YOUR TASK:
Copy the passage of the settlement payment text between "Rather, payment will" and "appeals are resolved.", inclusive, word for word.

SELECTED TEXT:
If the Court approves the Settlement, the Settlement Fund will be distributed on a pro rata basis to Settlement Class Members in accordance with the proposed Plan of Allocation stated in the Long-Form Notice and Stipulation or such other plan of allocation as is approved by the Court. Pursuant to the proposed Plan of Allocation, each Settlement Class Member will be eligible to receive a pro rata payment from the Net Settlement Fund (the Settlement Fund minus Taxes, Tax Expenses, Notice and Administration Costs, any Fee and Expense Award and Service Award awarded by the Court, and any other costs or fees approved by the Court) based on the number of shares each Settlement Class Member had cashed out in the 2021 Reverse Stock Split.

Settlement Class Members do not have to submit a claim form in order to be entitled to receive a payment from the Settlement Fund under the Plan of Allocation. 

Rather, payment will be made to Settlement Class Members in the same manner in which Settlement Class Members received their 2021 Reverse Stock Split Cash Payment based on the information provided by Defendants, their agents, and the Depository Trust Company (“DTC”).

Payments will be made only if the Court approves the Settlement and after any appeals are resolved.

GIVEN RECORDS:

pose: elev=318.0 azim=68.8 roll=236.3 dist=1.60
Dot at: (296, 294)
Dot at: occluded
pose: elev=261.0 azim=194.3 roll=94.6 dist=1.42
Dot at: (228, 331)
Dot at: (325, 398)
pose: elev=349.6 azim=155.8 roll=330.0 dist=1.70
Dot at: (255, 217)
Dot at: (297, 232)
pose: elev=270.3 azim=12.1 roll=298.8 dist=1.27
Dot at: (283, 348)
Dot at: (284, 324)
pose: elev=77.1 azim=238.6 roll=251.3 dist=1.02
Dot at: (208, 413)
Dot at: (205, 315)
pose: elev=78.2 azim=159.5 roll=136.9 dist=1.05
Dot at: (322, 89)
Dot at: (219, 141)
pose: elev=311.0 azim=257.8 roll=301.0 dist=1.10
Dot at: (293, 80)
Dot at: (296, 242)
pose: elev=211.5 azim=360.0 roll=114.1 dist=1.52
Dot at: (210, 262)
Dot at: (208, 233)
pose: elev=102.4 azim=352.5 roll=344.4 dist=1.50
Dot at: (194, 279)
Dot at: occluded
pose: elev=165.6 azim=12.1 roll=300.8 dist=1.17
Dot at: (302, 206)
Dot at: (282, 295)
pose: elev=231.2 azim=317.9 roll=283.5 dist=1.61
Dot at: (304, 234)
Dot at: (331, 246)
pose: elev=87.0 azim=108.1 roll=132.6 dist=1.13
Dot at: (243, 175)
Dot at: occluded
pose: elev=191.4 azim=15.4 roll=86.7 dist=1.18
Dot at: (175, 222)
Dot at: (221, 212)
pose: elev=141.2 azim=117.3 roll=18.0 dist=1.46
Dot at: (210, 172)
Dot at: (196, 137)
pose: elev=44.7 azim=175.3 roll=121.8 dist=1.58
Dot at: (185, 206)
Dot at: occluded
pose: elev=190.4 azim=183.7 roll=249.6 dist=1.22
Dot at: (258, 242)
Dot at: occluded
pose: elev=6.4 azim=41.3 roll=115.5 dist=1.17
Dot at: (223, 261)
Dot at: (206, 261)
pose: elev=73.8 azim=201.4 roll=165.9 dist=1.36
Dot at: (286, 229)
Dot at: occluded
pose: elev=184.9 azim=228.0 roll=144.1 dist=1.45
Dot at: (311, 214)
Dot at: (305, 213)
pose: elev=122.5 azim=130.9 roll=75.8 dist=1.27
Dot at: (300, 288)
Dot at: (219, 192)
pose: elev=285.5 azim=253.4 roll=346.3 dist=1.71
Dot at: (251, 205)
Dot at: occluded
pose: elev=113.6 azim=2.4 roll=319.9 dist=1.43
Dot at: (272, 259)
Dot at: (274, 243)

COMPLETED EXERCISE:
Rather, payment will be made to Settlement Class Members in the same manner in which Settlement Class Members received their 2021 Reverse Stock Split Cash Payment based on the information provided by Defendants, their agents, and the Depository Trust Company (“DTC”).

Payments will be made only if the Court approves the Settlement and after any appeals are resolved.